8th Grade Science Teaching Module Development for Jackson Street Charter School
31.251 - Chemistry of Health & Environment I
31.252 - Chemistry of Health & Environment II
Semester: Fall 2005, Spring 2006
Instructor: John Warner
Partner: Jackson Street Charter School
Partnership Description: During the Chemistry of Health and the Environmental five modules for 8th grade science curriculum. The class collaborated with an 8th grade science teacher at the Jackson Street Charter School in Lowell. The students were given the Massachusetts frameworks and told to develop a module that would help towards teaching a specific framework (and, in turn this would help the students for their MCAS exams). Five groups of students developed modules according to five different frameworks. These modules will soon be available on-line for any teacher to download for free. The goal in this service learning exercise was to develop modules for science teachers to use in their day-to-day teaching activities. Teachers generally stress the need for materials that are relevant to the standardized exams, therefore the modules specific target these needs.
Project Description: The modules developed were as follows:
- Energy and Ice Cream – Students make their own ice cream from cream, sugar, ice and salt. They use their own energy to make the ice cream. This allows for a discussion about different forms of energy and the difference between kinetic and potential energy. This exercise even allows for topic such as alternative energy to be discussed.

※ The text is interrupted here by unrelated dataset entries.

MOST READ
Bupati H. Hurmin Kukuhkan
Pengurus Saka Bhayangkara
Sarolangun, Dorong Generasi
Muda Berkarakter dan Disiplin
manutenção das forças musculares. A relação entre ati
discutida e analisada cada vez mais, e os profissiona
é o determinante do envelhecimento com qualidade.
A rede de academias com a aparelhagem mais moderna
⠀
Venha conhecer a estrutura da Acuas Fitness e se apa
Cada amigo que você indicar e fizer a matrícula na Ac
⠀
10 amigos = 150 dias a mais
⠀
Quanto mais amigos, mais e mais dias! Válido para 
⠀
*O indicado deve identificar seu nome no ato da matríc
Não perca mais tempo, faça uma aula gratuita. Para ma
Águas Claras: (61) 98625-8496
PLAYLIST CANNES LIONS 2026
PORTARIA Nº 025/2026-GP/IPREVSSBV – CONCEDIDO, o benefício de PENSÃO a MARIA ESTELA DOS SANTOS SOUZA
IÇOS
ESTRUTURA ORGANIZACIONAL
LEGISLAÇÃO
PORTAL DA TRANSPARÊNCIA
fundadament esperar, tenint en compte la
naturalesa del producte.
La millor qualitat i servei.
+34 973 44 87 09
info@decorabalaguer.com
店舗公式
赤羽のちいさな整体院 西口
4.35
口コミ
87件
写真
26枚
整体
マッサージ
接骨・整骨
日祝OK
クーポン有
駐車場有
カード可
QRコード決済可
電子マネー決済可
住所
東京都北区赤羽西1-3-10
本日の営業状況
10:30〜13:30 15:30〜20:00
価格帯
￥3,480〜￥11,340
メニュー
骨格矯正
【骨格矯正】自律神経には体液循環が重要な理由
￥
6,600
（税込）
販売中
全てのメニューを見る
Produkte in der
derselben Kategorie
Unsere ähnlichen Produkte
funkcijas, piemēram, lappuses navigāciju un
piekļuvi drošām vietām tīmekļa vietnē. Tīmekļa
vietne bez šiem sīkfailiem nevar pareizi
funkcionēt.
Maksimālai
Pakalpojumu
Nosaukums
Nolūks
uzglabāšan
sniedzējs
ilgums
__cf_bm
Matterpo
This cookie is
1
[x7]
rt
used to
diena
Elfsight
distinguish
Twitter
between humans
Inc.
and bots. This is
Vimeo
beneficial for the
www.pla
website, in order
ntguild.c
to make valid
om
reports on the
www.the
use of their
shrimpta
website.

- MA Framework Description: Forms of energy. Differentiate between potential and kinetic energy. Identify situations where kinetic energy is transferred into potential energy and vice versa
- On the Fencity with Density – Students learn about volume and mass and density. They are able to make their own phases and test out the density of materials using safe, benign materials.

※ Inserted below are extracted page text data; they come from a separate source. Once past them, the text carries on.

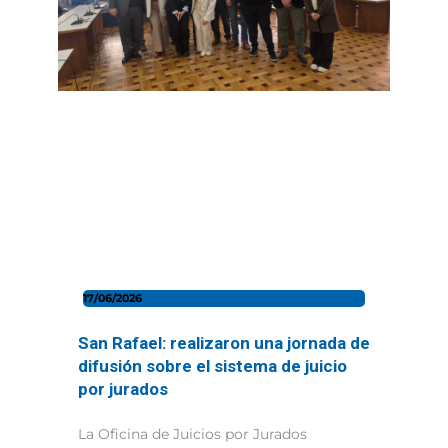
17/06/2026
San Rafael: realizaron una jornada de
difusión sobre el sistema de juicio
por jurados
La Oficina de Juicios por Jurados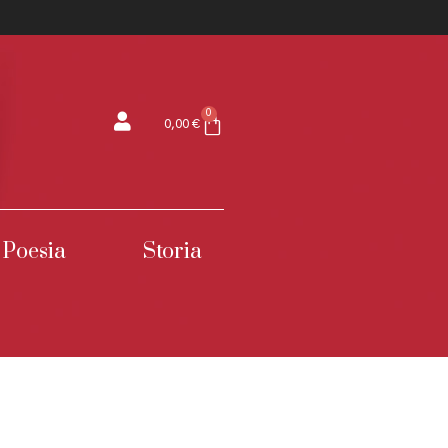
0
0,00
€
Poesia
Storia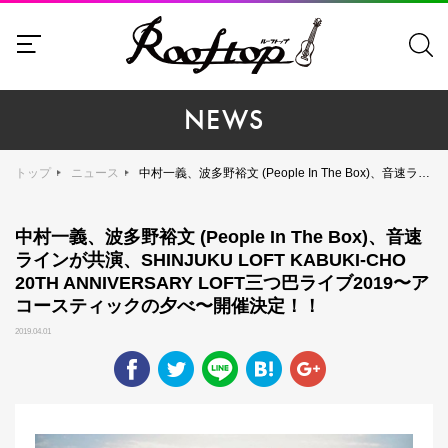
NEWS
トップ
ニュース
中村一義、波多野裕文 (People In The Box)、音速ラインが共演、SHINJUKU LOFT KABUKI-CHO 20TH ANNIVERSARY LOFT三つ巴ライブ2019〜アコースティックの夕べ〜開催決定！！
中村一義、波多野裕文 (People In The Box)、音速
ラインが共演、SHINJUKU LOFT KABUKI-CHO
20TH ANNIVERSARY LOFT三つ巴ライブ2019〜ア
コースティックの夕べ〜開催決定！！
2019.04.01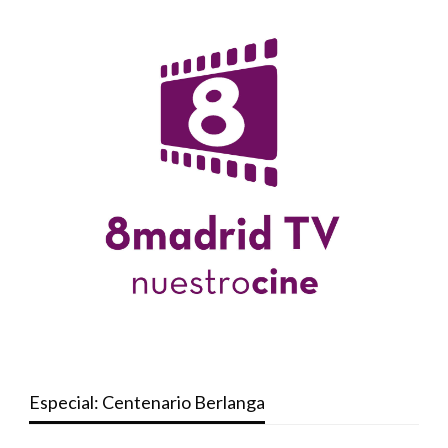
Especial: Centenario Berlanga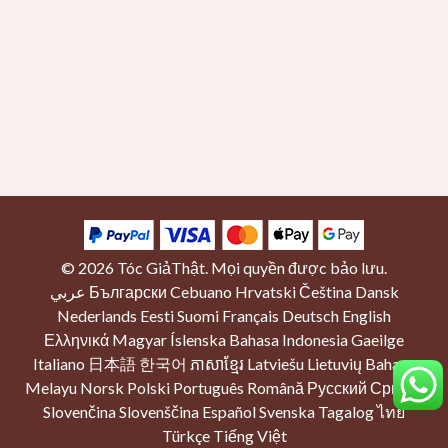
© 2026
Tóc GiảThật
. Mọi quyền được bảo lưu.
عربي
Български
Cebuano
Hrvatski
Čeština
Dansk
Nederlands
Eesti
Suomi
Français
Deutsch
English
Ελληνικά
Magyar
Íslenska
Bahasa Indonesia
Gaeilge
Italiano
日本語
한국어
ភាសាខ្មែរ
Latviešu
Lietuvių
Bahasa
Melayu
Norsk
Polski
Português
Română
Русский
Српски
Slovenčina
Slovenščina
Español
Svenska
Tagalog
ไทย
Türkçe
Tiếng Việt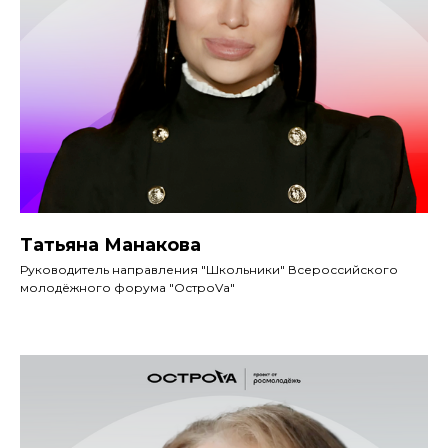
Татьяна Манакова
Руководитель направления "Школьники" Всероссийского
молодёжного форума "ОстроVа"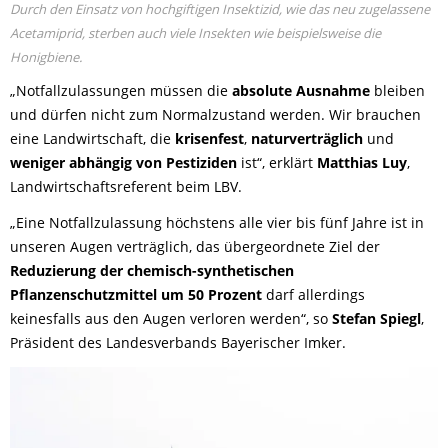
Durch den Einsatz von hochgiftigen Insektizid, wie das neu zugelassene
Acetamiprid, sterben auch viele Insekten wie beispielsweise die
Honigbiene.
„Notfallzulassungen müssen die
absolute Ausnahme
bleiben
und dürfen nicht zum Normalzustand werden. Wir brauchen
eine Landwirtschaft, die
krisenfest
,
naturverträglich
und
weniger abhängig von Pestiziden
ist“, erklärt
Matthias Luy
,
Landwirtschaftsreferent beim LBV.
„Eine Notfallzulassung höchstens alle vier bis fünf Jahre ist in
unseren Augen verträglich, das übergeordnete Ziel der
Reduzierung der chemisch-synthetischen
Pflanzenschutzmittel um 50 Prozent
darf allerdings
keinesfalls aus den Augen verloren werden“, so
Stefan Spiegl
,
Präsident des Landesverbands Bayerischer Imker.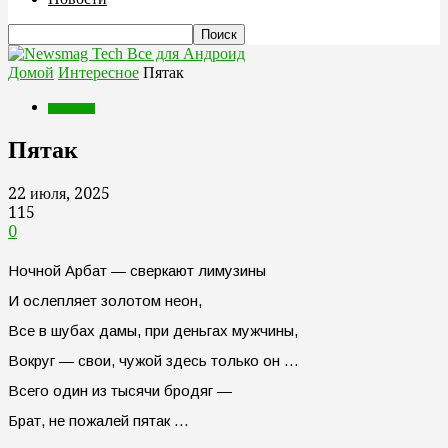
Все для Андроид
Домой
Интересное
Пятак
Интересное
Пятак
22 июля, 2025
115
0
Ночной Арбат — cверкают лимузины
И ослепляет золотом неон,
Все в шубах дамы, при деньгах мужчины,
Вокруг — свои, чужой здесь только он …
Всего один из тысячи бродяг —
Брат, не пожалей пятак …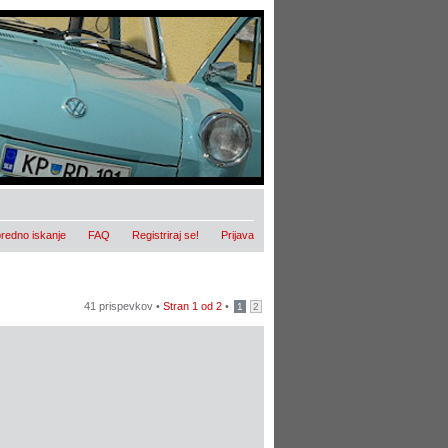
redno iskanje
FAQ
Registriraj se!
Prijava
41 prispevkov •
Stran
1
od
2
•
1
2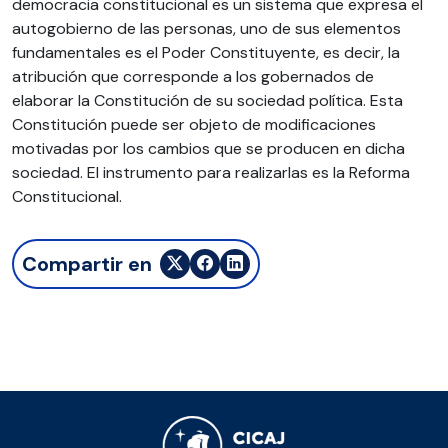
democracia constitucional es un sistema que expresa el
autogobierno de las personas, uno de sus elementos
fundamentales es el Poder Constituyente, es decir, la
atribución que corresponde a los gobernados de
elaborar la Constitución de su sociedad política. Esta
Constitución puede ser objeto de modificaciones
motivadas por los cambios que se producen en dicha
sociedad. El instrumento para realizarlas es la Reforma
Constitucional.
Compartir en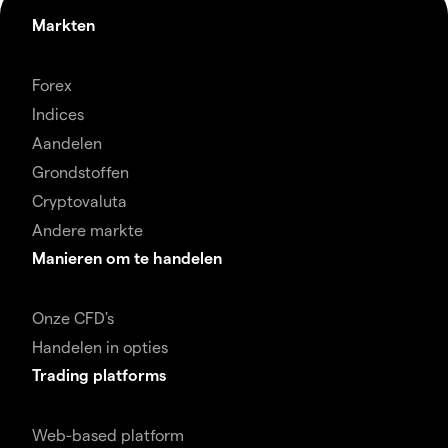
Markten
Forex
Indices
Aandelen
Grondstoffen
Cryptovaluta
Andere markte
Manieren om te handelen
Onze CFD's
Handelen in opties
Trading platforms
Web-based platform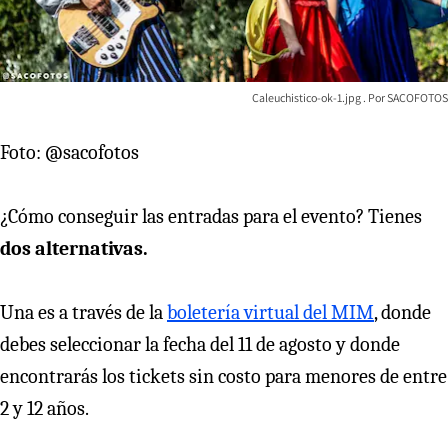
Caleuchistico-ok-1.jpg
SACOFOTOS
Foto: @sacofotos
¿Cómo conseguir las entradas para el evento? Tienes
dos alternativas.
Una es a través de la
boletería virtual del MIM
, donde
debes seleccionar la fecha del 11 de agosto y donde
encontrarás los tickets sin costo para menores de entre
2 y 12 años.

- MA Framework Description: Properties of Matter. Differentiate between volume and mass. Define density.
- Differentiate between an Atom and a Molecule – This exercise utilized students as the atoms. It was a demonstration of how atoms can combine to make different molecules. The students were able to move around the room and arrange so that they could see how molecules can be made.
- MA Framework Description: Elements, Compounds and Mixtures. Differentiate between an atom (the smallest unit of an element that maintains the characteristics of that element) and a molecule (the smallest unit of a compound that maintains the characteristics of that compound).

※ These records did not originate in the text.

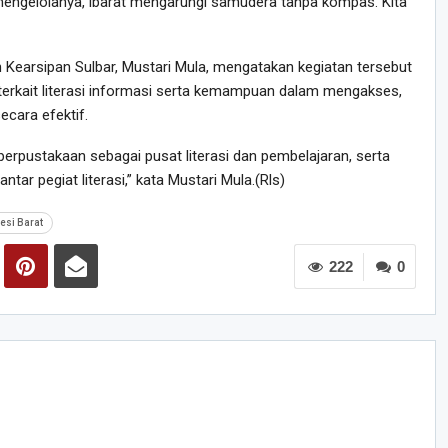
engelolanya, ibarat mengarungi samudera tanpa kompas. Kita
 Kearsipan Sulbar, Mustari Mula, mengatakan kegiatan tersebut
rkait literasi informasi serta kemampuan dalam mengakses,
cara efektif.
 perpustakaan sebagai pusat literasi dan pembelajaran, serta
tar pegiat literasi,” kata Mustari Mula.(Rls)
esi Barat
222
0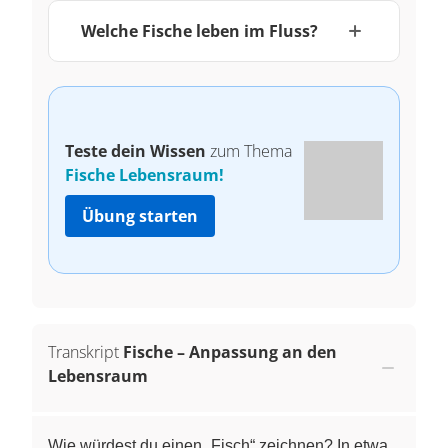
Welche Fische leben im Fluss?
Teste dein Wissen
zum Thema
Fische Lebensraum!
Übung starten
Transkript
Fische – Anpassung an den
Lebensraum
Wie würdest du einen „Fisch“ zeichnen? In etwa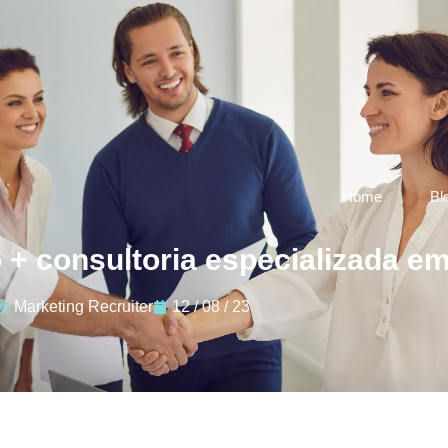
Home
Bl
o + consultoria especializada 
Marketing Recruiter
12 / 08 / 23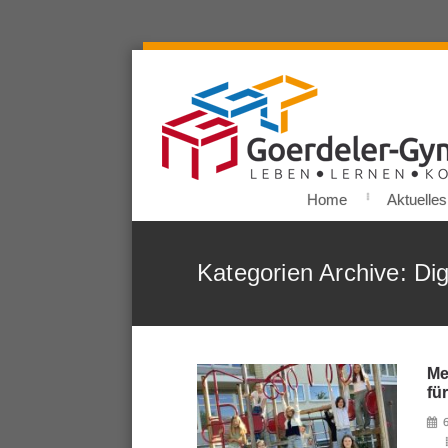
Home
Aktuelles
Kategorien Archive: Dig
Me
fü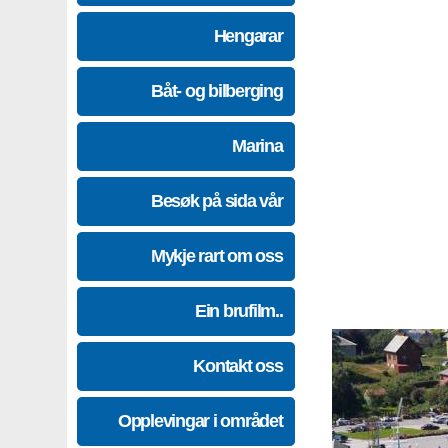
Hengarar
Båt- og bilberging
Marina
Besøk på sida vår
Mykje rart om oss
Ein brufilm..
Kontakt oss
Opplevingar i området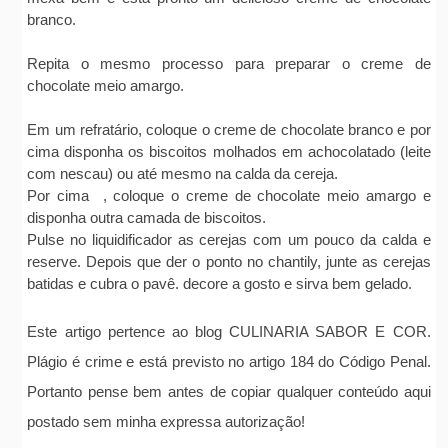
branco.
Repita o mesmo processo para preparar o creme de
chocolate meio amargo.
Em um refratário, coloque o creme de chocolate branco e por
cima disponha os biscoitos molhados em achocolatado (leite
com nescau) ou até mesmo na calda da cereja.
Por cima , coloque o creme de chocolate meio amargo e
disponha outra camada de biscoitos.
Pulse no liquidificador as cerejas com um pouco da calda e
reserve. Depois que der o ponto no chantily, junte as cerejas
batidas e cubra o pavê. decore a gosto e sirva bem gelado.
Este artigo pertence ao blog CULINARIA SABOR E COR.
Plágio é crime e está previsto no artigo 184 do Código Penal.
Portanto pense bem antes de copiar qualquer conteúdo aqui
postado sem minha expressa autorização!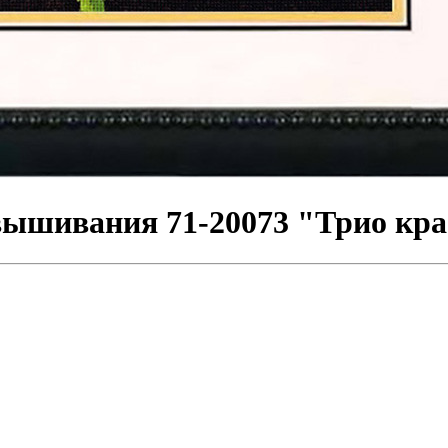
шивания 71-20073 "Трио крас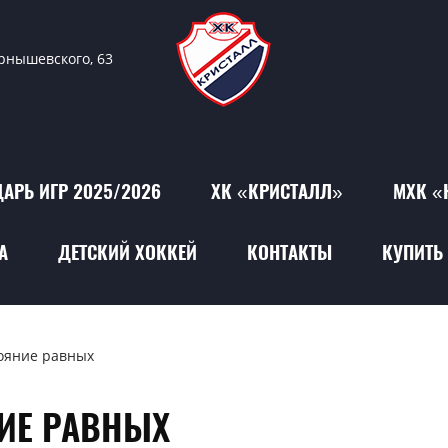
ернышевского, 63
АРЬ ИГР 2025/2026
ХК «КРИСТАЛЛ»
МХК «
А
ДЕТСКИЙ ХОККЕЙ
КОНТАКТЫ
КУПИТЬ 
ояние равных
ИЕ РАВНЫХ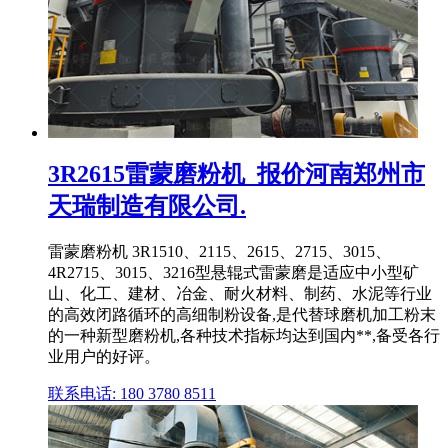
3R2615雷蒙磨粉机_报价河南郑州市
天瑞制造有限公司.
雷蒙磨粉机 3R1510、2115、2615、2715、3015、
4R2715、3015、3216型悬辊式雷蒙磨是适应中小型矿
山、化工、建材、冶金、耐火材料、制药、水泥等行业
的高效闭路循环的高细制粉设备,是代替球磨机加工粉末
的一种新型磨粉机,各种技术指标均达到国内**,备受各行
业用户的好评。
联系电话: 180 3780 8511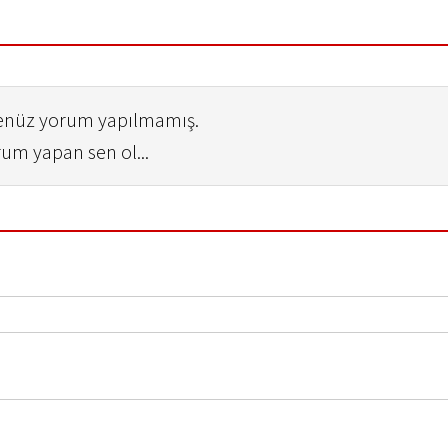
henüz yorum yapılmamış.
rum yapan sen ol...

- Rockets to the Moon – In this module, students were able to construct their own rocket with simple materials. They were able to have some fun and set their own rocket off (using air pressure, no explosives required) while learning about the motion of objects, calculating position and speed.
- MA Framework Description: Motion of Objects: Explain and give examples of how the motion of an object can be described by its position, direction of motion and its speed
- How much do you weigh on Saturn? – Students were able to calculate their own weight on different planets. This exercise allowed students to learn about the planets and gravitational pull. They learned that gravity is different on each planet, which also makes weight different. They also learned how mass is constant and will not change regardless of the planet.
- MA Framework Description: Properties of Matter. Differentiate between mass and weight recognizing that weight is the amount of gravitational pull on an object.
In addition, John Warner envisioned an Earth Day fair where students from his research group and courses would explain their research in Green Chemistry to the general public. This was done through development of interactive exhibits, posters and hands-on activities where anyone could learn and participate. On Earth Day, April 22, 2006, the Center for Green Chemistry students, faculty and staff fulfilled this vision by hosting the first annual Green Chemistry/Earth Day event at the Revolving Museum in Lowell. It was titled “Green Chemistry: The Next Industrial Evolution”.